No. The root store operators make the rules. Standards that align with
their needs are the standards they use and apply.

Nothing you say or do has any impact without implementor, and if you go
against the grain of where implementors are going or already at, they are
useless standards that will be ignored.

It would similarly be a mistake to think “Ah, but I control an SMTP server,
I am thus an implementor and empowered”. You are indeed an implementor...
for your root store. And if existing contracts and requirements prevent a
CA from serving your needs from the same hierarchy they are serving other
root store needs, which they increasingly will, then again, there’s no real
power unless you define your own root store.
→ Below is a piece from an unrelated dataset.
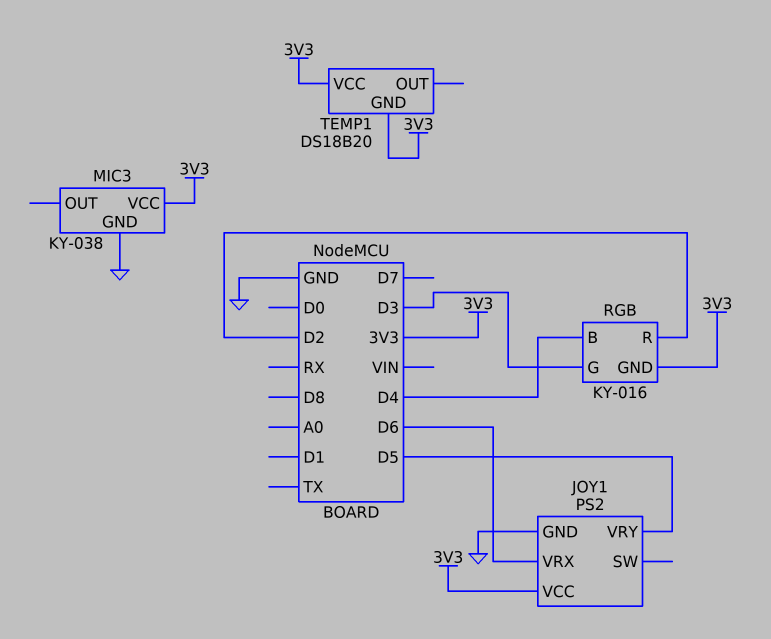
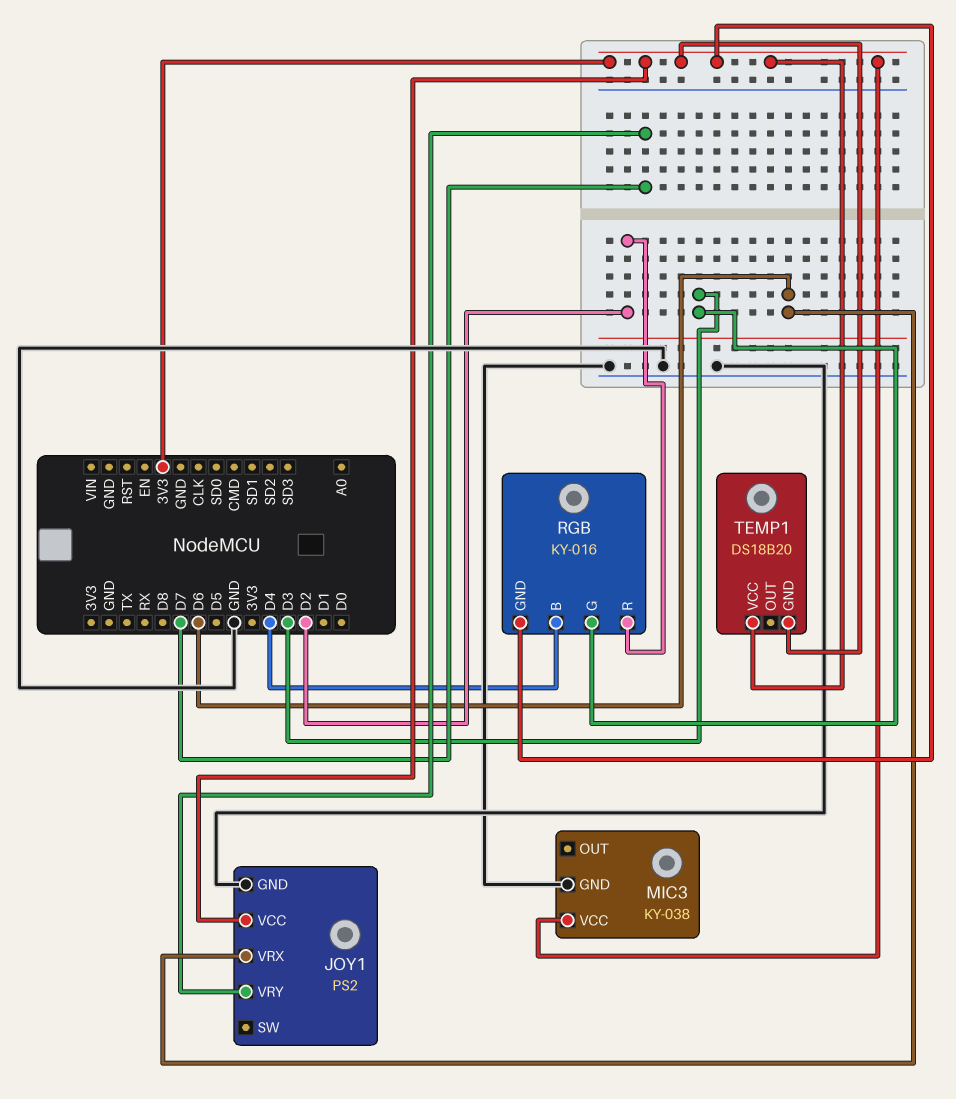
JOY1 pin VRY: D5 -> D7

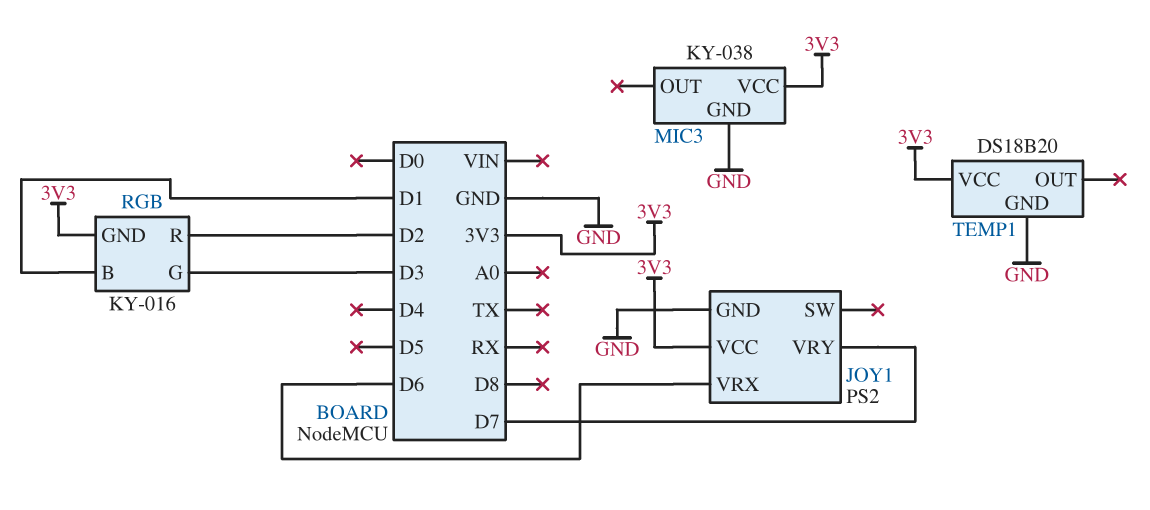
RGB pin B: D4 -> D1
TEMP1 pin GND: 3V3 -> GND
When a vendor, be it Apple or Microsoft or Mozilla or Google, says a CA in
their root store needs to do something, they need to do it. If you don’t
like that, which the email clearly demonstrates, there isn’t a heckler’s
veto via the IETF: you instead need to create your own root store to do the
things you want or like. Attempting to change those policies via the IETF,
without understanding why they exist, just leads to IETF standards being
ignored because they are not useful nor aligned with the needs of consumers.

Put differently: This is as explicitly an area of policy, not technology.
As tempting as it may seem to focus on individual problems and say “Ah, but
those could be addressed by technology and more standards,” without
appreciating the broader and big picture, which is inherently policy, the
work on the technology is doomed.

  There are details as to which rules apply where, and to who.  But as the
> IETF, we are entirely within our purview to allow the use of
> id-kp-serverAuth in EAP, SMTP, etc..  Or, to come up with a new scheme that
> replaces id-kp-serverAuth.


Yes, and the latter is more relevant than the former.
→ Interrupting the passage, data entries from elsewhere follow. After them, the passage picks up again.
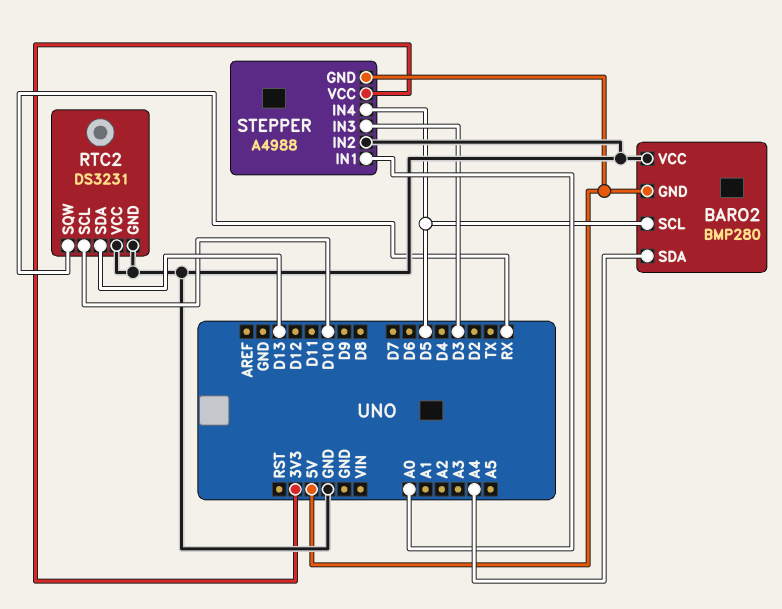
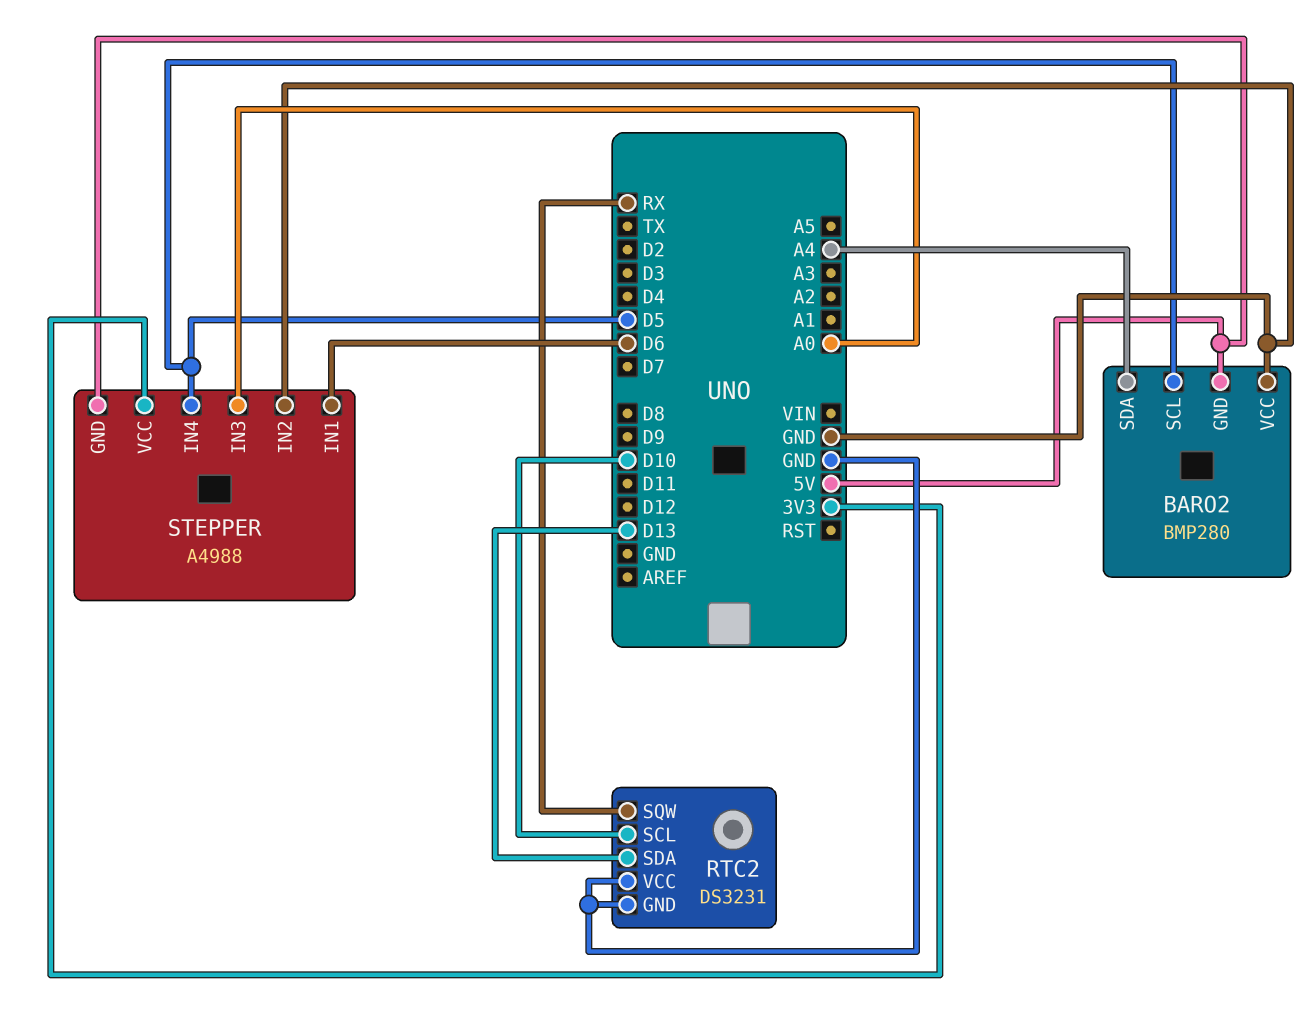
STEPPER pin IN1: A0 -> D6
STEPPER pin IN3: D3 -> A0

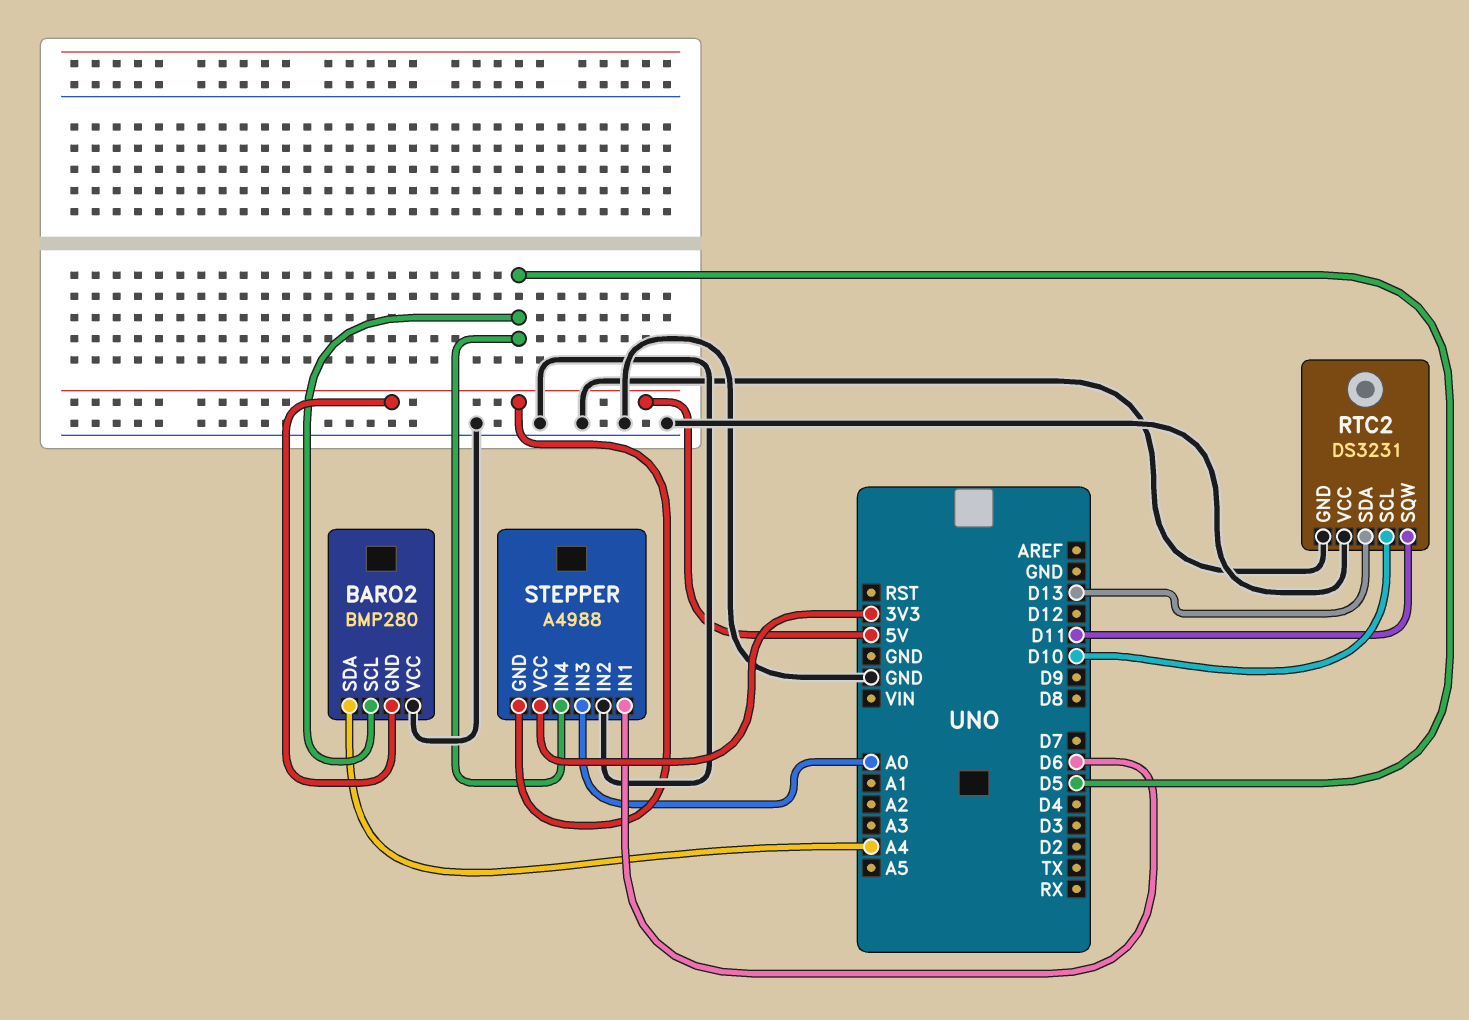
RTC2 pin SQW: RX -> D11

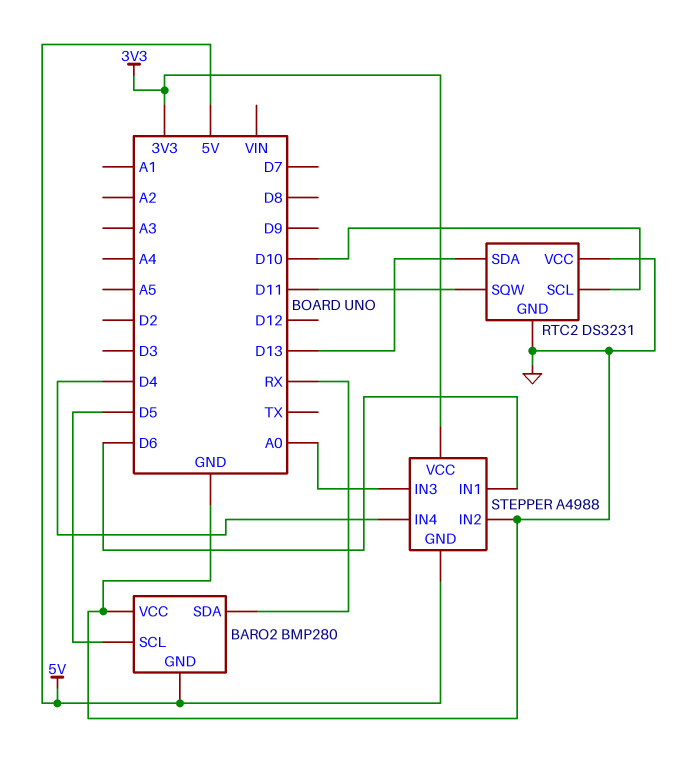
BARO2 pin SDA: A4 -> RX
STEPPER pin IN4: D5 -> D4

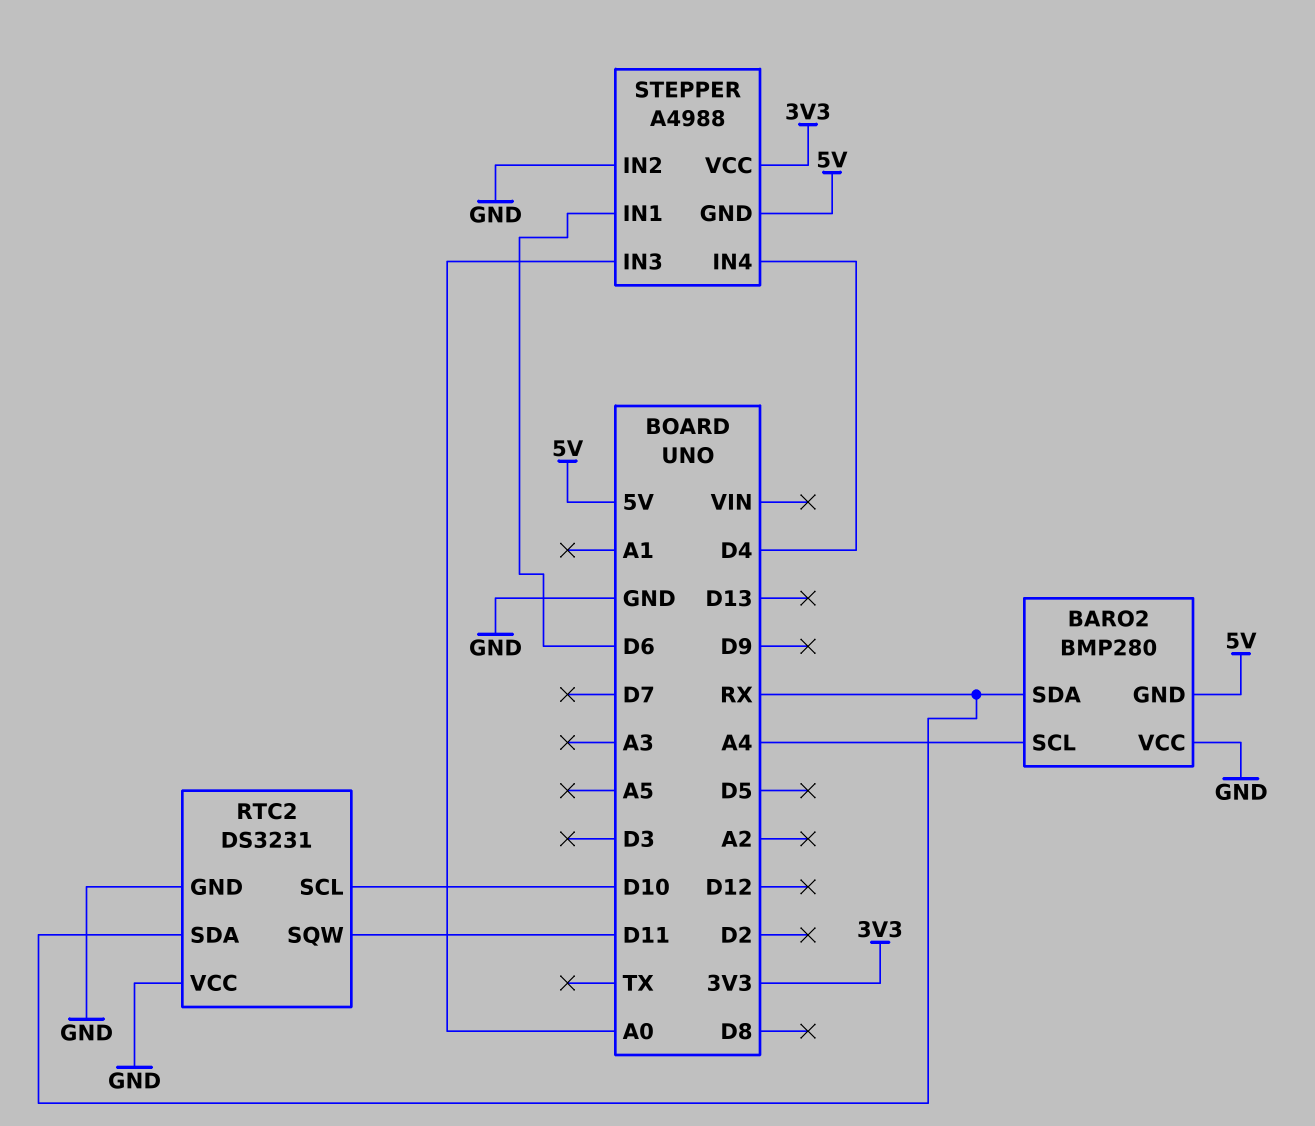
BARO2 pin SCL: D5 -> A4
RTC2 pin SDA: D13 -> RX

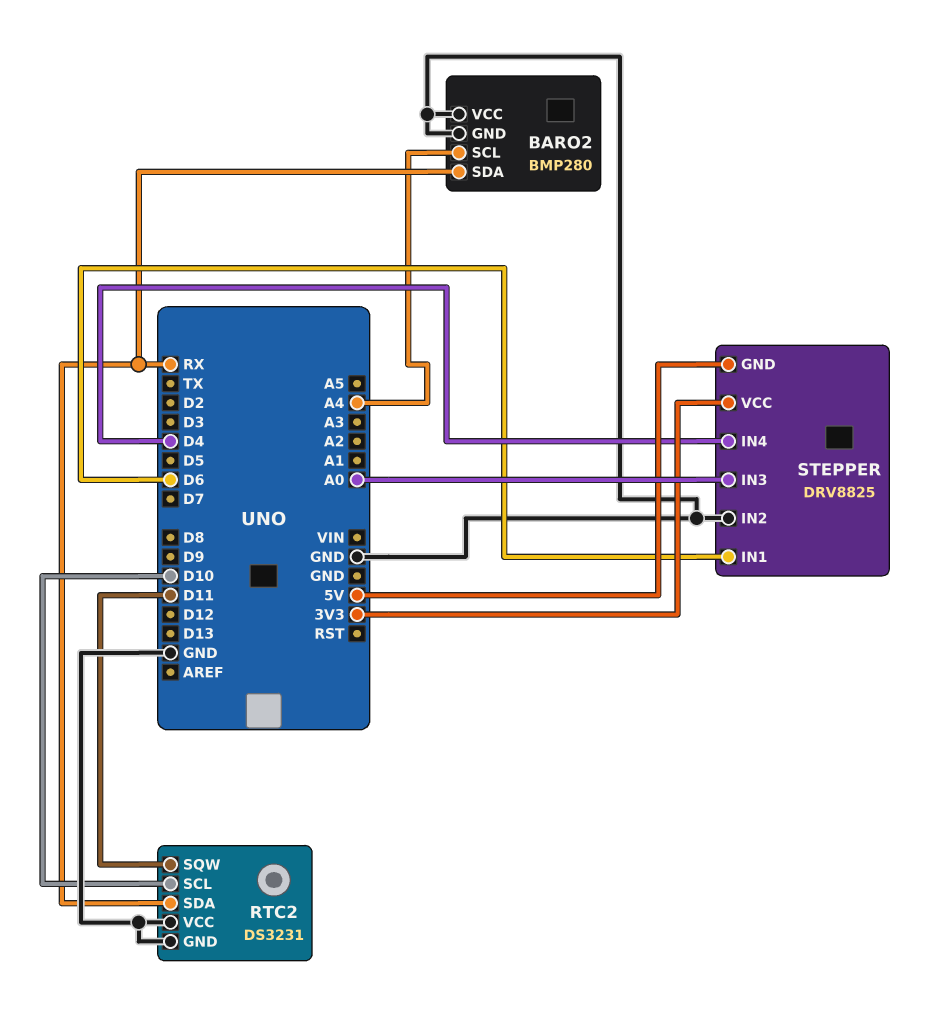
BARO2 pin GND: 5V -> GND
STEPPER: A4988 -> DRV8825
You’re seemingly fixated on the detail of the EKU, without acknowledging
that the EKU is merely a technical example of the broader point of how
requirements and policies work and flow, and how certificate consumers,
even when used over the same transport substrate (TLS), have substantially
different operational considerations. Those operational considerations
impact the design of the PKI and thus the selection of the roots, and why
multiple root stores, with their own policies and expectations, is the
natural end-point.

We don’t expect IETF to be the One Standards Org for everything, such a
railway gauge tolerances and fire resistant building material codes and
maximum reflectivity of space equipment. Those are both beyond our ken and
our focus. The same is true for PKI: there does not need to be one set of
Policy to Rule Them All, and it’s ok to have many policies, each written by
different constituents to reflect their needs.

The important thing, that I keep trying to emphasize, is that separate
policies are best technically accounted for at different roots. Yes, the
dream of PKI was one root per organization and a grand and global mesh
network of policy, and so we have all this technical complexity in specs
like RFC 5280 to accomplish that. But the technology does not work, in the
real world, and in fact makes it more difficult and risky, rather than
less. So just use separate PKIs, built to common profiles when
applicable/relevant, and move on. What happens in other PKIs shouldn’t
affect you or be relevant, much like ISO standardizing how food processing
equipment should be inspected is not really relevant here.